| EXERCISE DIRECTIONS |
Show each line of the data below in which "right" occurs.

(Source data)
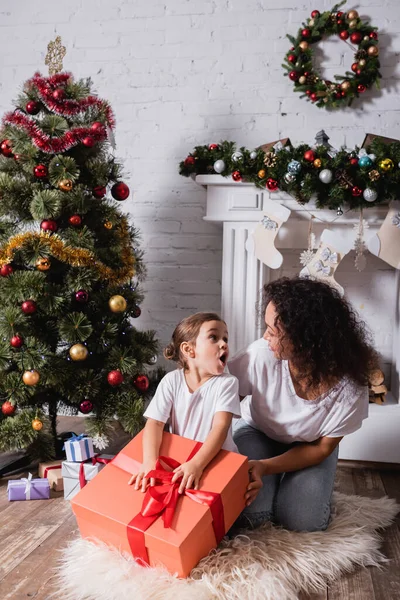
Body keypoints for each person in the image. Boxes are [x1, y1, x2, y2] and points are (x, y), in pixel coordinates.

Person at [229, 277, 379, 532]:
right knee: (250, 515)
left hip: (311, 446)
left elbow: (322, 448)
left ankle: (290, 480)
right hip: (258, 432)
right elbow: (221, 403)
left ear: (305, 340)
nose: (265, 336)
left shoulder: (350, 388)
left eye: (273, 332)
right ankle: (276, 481)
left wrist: (264, 467)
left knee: (303, 521)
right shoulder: (259, 356)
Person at [130, 312, 240, 494]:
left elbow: (220, 428)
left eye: (225, 338)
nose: (224, 344)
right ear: (189, 350)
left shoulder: (227, 383)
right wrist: (150, 461)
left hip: (216, 458)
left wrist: (197, 463)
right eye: (214, 337)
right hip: (184, 459)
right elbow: (155, 423)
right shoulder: (171, 381)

| SOLUTION TO THE EXERCISE |
right knee: (250, 515)
right hip: (258, 432)
right elbow: (221, 403)
right ankle: (276, 481)
right shoulder: (259, 356)
right ear: (189, 350)
right wrist: (150, 461)
right eye: (214, 337)
right hip: (184, 459)
right elbow: (155, 423)
right shoulder: (171, 381)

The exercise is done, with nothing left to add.